Atene  ha annunciato un accordo per l'acquisto da sei a otto navi da guerra di fabbricazione francese, accompagnate da una partnership strategica con Parigi per la difesa

Atene  ha annunciato un accordo per l’acquisto da sei a otto navi da guerra di fabbricazione francese, accompagnate da una partnership strategica per la difesa con la Francia. Una scelta che il primo ministro greco Kyriakos Mitsotakis ha definito “un primo passo verso l’autonomia della difesa europea”. L’accordo si deve al presidente francese Emmanuel Macron e al premier greco  Mitsotakis che ieri ha dichiarato: “Abbiamo una visione comune di una capacità di risposta autonoma alle sfide che l’Europa deve affrontare”.  L’accordo da 5 miliardi di dollari – scrive Al Jazeera –  fornirà ad Atene tre fregate Belharra all’avanguardia e tre corvette Gowind, con un’opzione di nuovi acquisti. Le navi verrebbero  consegnate entro il 2026 mentre  la prima fregata sarebbe in arrivo già nel 2024.

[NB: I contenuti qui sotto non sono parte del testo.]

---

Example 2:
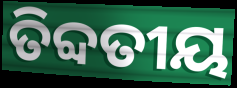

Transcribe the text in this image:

ତିବ୍ଦତୀୟ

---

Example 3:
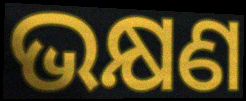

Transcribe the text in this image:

ଭକ୍ଷଣ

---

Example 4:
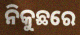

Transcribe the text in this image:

ନିକୁଛରେ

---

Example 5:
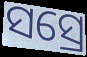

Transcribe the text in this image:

ସସ୍ରେ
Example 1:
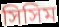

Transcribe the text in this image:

সিসিম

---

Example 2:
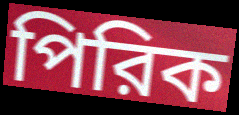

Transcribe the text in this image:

পিরিক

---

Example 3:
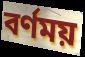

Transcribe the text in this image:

বর্ণময়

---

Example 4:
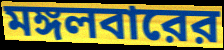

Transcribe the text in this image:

মঙ্গলবারের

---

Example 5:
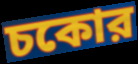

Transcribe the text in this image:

চকোর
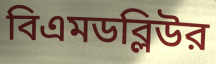
বিএমডব্লিউর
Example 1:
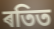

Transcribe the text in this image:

ৰতিত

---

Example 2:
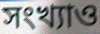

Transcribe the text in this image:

সংখ্যাও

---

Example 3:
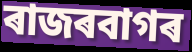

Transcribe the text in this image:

ৰাজৰবাগৰ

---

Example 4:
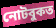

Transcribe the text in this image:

নোটবুকত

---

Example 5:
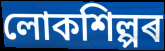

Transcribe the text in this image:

লোকশিল্পৰ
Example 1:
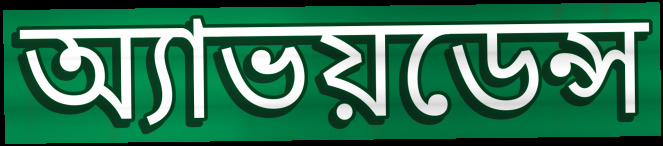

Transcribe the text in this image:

অ্যাভয়ডেন্স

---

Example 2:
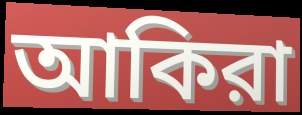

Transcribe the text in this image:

আকিরা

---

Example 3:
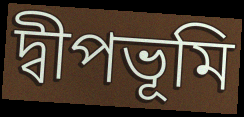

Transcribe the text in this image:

দ্বীপভূমি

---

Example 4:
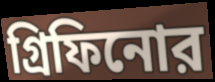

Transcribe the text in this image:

গ্রিফিনোর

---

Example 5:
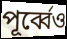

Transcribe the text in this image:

পূর্ব্বেও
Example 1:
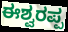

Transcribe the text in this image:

ಈಶ್ವರಪ್ಪ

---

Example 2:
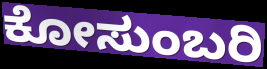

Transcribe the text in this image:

ಕೋಸುಂಬರಿ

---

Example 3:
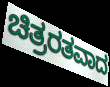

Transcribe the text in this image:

ಚಿತ್ರರತವಾದ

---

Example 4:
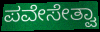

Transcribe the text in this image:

ಪವೇಸೇತ್ವಾ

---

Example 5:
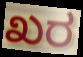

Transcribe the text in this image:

ಖರ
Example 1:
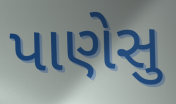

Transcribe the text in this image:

પાણેસુ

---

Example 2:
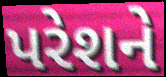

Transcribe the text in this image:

પરેશને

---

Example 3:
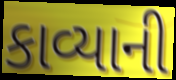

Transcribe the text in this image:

કાવ્યાની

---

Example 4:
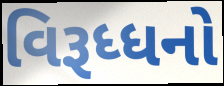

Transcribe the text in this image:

વિરૂધ્ધનો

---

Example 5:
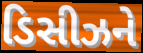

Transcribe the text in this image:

ડિસીઝને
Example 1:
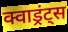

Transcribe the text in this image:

क्वाड्रंट्स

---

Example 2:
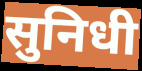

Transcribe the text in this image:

सुनिधी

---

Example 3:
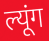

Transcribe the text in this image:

ल्यूंग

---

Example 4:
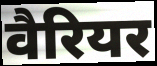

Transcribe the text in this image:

वैरियर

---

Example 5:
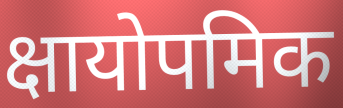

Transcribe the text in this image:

क्षायोपमिक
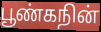
பூண்கநின்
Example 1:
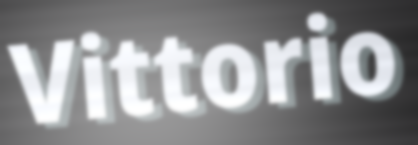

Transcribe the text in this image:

Vittorio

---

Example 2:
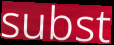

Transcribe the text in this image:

subst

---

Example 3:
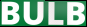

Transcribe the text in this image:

BULB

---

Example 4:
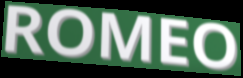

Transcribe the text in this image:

ROMEO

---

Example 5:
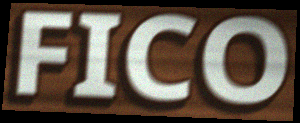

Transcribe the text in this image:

FICO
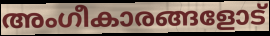
അംഗീകാരങ്ങളോട്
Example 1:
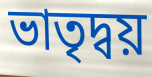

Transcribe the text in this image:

ভাতৃদ্বয়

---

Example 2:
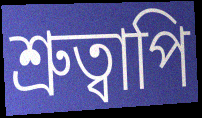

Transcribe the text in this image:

শ্রুত্বাপি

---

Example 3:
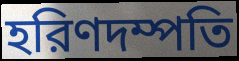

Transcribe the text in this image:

হরিণদম্পতি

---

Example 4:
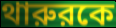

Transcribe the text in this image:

থারুরকে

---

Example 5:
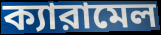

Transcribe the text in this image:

ক্যারামেল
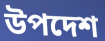
উপদেশ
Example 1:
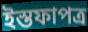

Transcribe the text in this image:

ইস্তফাপত্র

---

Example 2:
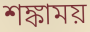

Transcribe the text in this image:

শঙ্কাময়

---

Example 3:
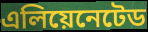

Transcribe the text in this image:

এলিয়েনেটেড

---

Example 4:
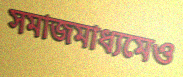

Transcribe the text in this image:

সমাজমাধ্যমেও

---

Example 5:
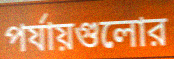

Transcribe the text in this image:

পর্যায়গুলোর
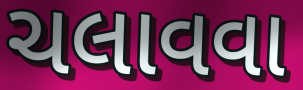
ચલાવવા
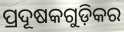
ପ୍ରଦୂଷକଗୁଡ଼ିକର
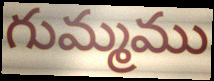
గుమ్మము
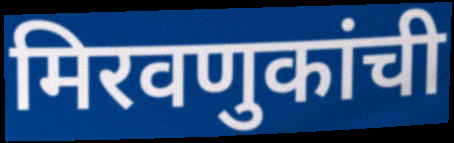
मिरवणुकांची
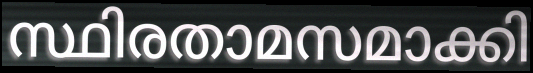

Sembra essere il primo colpo di una vendetta, consumata nemmeno troppo a freddo, dopo che la Francia si è vista esclusa dal mercato navale australiano in seguito all’annuncio del recente accordo Aukus tra Stati Uniti, Gran Bretagna e Australia. Una mossa evidente per contenere la Cina ma che ha sollevato polemiche in Europa specie da parte francese. In Grecia il gruppo navale che fa capo a Parigi  e l’appaltatore della difesa statunitense Lockheed Martin erano stati coinvolti in un’accesa competizione per il contratto  greco da quando Mitsotakis aveva annunciato nel 2019 che la Grecia avrebbe acquistato nuove fregate. Parigi ha messo a segno il colpo che, come si vede dalla vignetta di Ekathimerini riprodotta a fianco, ha suscitato reazioni anche in Grecia.

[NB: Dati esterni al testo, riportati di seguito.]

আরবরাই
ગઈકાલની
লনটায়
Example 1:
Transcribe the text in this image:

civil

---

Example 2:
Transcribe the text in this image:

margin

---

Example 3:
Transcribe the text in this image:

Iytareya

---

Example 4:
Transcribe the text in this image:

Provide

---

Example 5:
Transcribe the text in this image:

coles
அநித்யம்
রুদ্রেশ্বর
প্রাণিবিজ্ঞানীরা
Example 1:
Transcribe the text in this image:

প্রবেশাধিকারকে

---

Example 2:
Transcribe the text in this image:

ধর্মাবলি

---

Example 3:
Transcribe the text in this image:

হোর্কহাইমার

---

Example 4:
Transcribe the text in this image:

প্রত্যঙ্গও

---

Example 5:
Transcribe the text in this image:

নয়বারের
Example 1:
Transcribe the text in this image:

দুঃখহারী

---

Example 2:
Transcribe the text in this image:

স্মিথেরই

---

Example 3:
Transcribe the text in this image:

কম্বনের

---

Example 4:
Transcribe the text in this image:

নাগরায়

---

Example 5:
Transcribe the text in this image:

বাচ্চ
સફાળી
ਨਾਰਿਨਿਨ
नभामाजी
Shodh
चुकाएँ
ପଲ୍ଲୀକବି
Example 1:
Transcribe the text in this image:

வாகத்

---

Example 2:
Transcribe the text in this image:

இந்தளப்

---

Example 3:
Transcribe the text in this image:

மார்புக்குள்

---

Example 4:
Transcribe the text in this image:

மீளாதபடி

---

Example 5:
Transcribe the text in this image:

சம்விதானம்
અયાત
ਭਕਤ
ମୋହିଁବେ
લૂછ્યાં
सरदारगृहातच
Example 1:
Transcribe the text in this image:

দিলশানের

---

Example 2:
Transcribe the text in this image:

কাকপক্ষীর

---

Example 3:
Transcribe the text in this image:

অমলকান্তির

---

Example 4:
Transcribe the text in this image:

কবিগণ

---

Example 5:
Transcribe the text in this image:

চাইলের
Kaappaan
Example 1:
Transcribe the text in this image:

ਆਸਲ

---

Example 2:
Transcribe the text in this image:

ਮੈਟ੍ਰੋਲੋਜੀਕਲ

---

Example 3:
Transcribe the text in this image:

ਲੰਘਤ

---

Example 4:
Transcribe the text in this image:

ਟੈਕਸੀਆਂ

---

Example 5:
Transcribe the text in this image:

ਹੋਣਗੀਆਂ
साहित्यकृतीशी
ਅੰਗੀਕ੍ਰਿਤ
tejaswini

Per altro – riferisce il Financial Times – il presidente francese Emmanuel Macron ha affermato che l’Europa deve smettere di essere “ingenua” e rafforzare il proprio potere militare, dopo la firma del un patto di sicurezza i tre colossi anglofoni nell’Indo-Pacifico. Nei suoi primi commenti da quando è stato annunciato il cosiddetto accordo Aukus ed è stato annullato un accordo sottomarino da 36 miliardi di dollari a guida francese, Macron – scrive ancora il FT – ha sottolineato la necessità che “l’Europa si prenda cura della propria protezione” e mostri “solidarietà” tra gli Stati membri. All’inizio di quest’anno, Atene ha accettato di acquistare fino a 24 aerei da combattimento Rafale francesi. Una solidarietà dunque che, per ora, sembra passare solo dal rafforzamento del mercato degli armamenti.